Laura Wienroither’s ACL injury highlights a concerning trend at Arsenal and underscores the need for more research into the connection between menstrual cycles and ACL injuries in women.
- Laura Wienroither becomes the fourth Arsenal player this season to suffer an ACL injury.
- The alarming trend raises questions about Arsenal’s approach to injury prevention.
- More research is needed to explore the connection between menstrual cycles and ACL injuries in women.
Arsenal defender Laura Wienroither suffered a devastating ACL injury during the Champions League semi-final match against Wolfsburg, becoming the fourth player in the team to face this setback this season.
Alongside Wienroither, Leah Williamson, Beth Mead, and Vivianne Miedema have also been hit with ACL injuries, raising concerns about the club’s approach to injury prevention and sparking discussions on the connection between ACL injuries, women, and menstrual cycles.
Arsenal’s head coach Jonas Eidevall expressed his concern about the frequency of ACL injuries within the team, stating that the issue is multi-faceted and requires a comprehensive analysis.
More research into menstrual cycles after repeated Arsenal ACLs needed
Eidevall also emphasised the need for cooperation between clubs and the broader football community to address this issue more effectively.
“I’m afraid that there’s not just one single answer on that, it’s a multi-faceted injury,” Eidevall said.
“We need to look at the complete picture and to see what factors in this can we control. What can we learn and what can we do better?
“There are bits that I think clubs can solve themselves internally, but there are also a lot of things that require the whole world of football to cooperate, so we need to do both.”
In 2019, former Arsenal midfielder Jordan Nobbs called for more research into the connection between menstrual cycles and ACL injuries, revealing that many female footballers experience these injuries during their periods.
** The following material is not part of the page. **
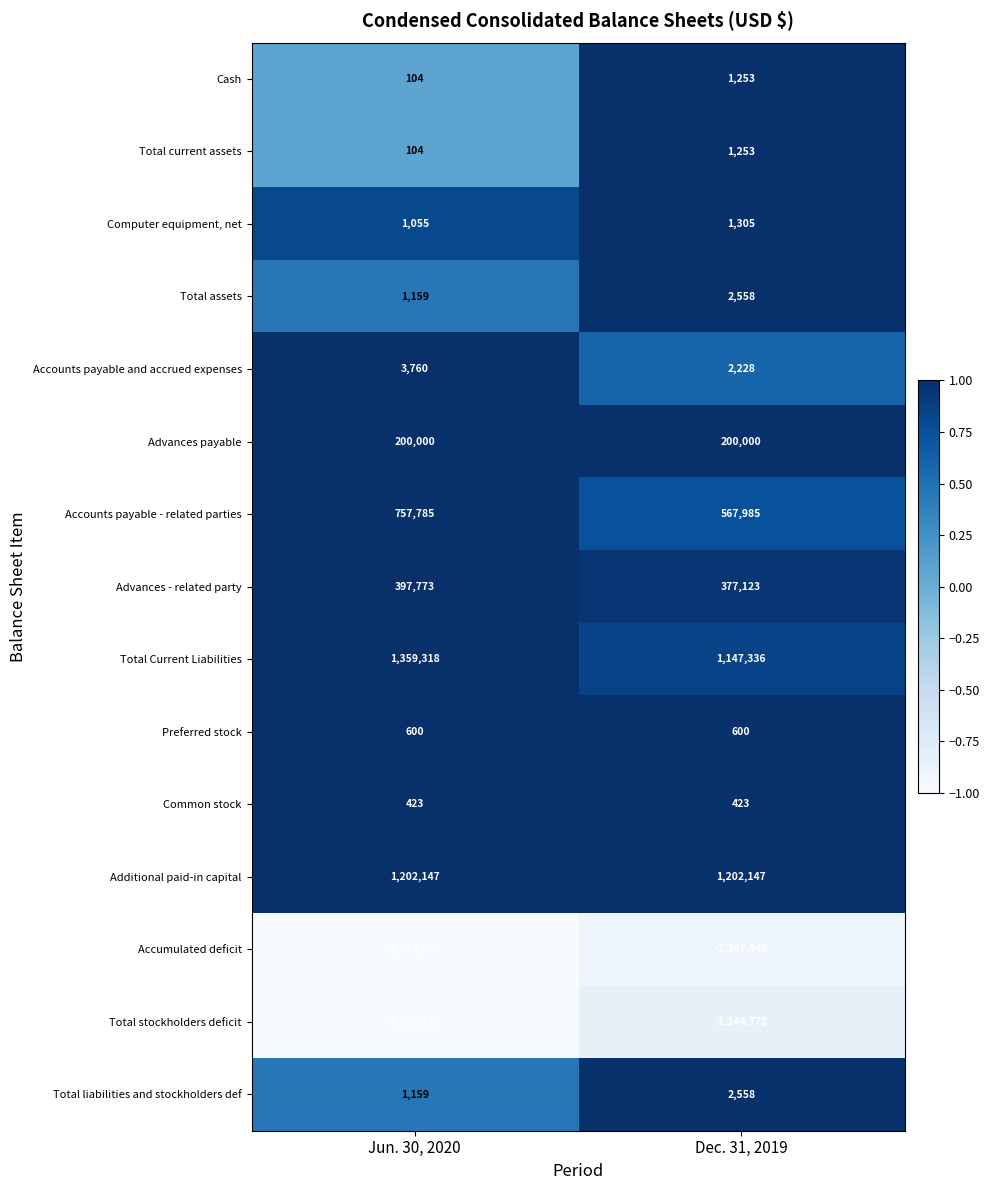

Which label corresponds to the largest value in the chart?

Jun. 30, 2020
Current research indicates that oestrogen, a hormone released during menstruation, can increase joint flexibility, potentially contributing to the heightened risk of ACL injuries in women during their menstrual cycles.
However, the strength of evidence remains low, and more extensive observational studies and interventional trials are necessary.
The lack of open discussion about menstrual cycles and their impact on female athletes is concerning.
Clubs like Arsenal and the football community must support further research and encourage open conversations about this topic to develop better prevention strategies and support for female athletes.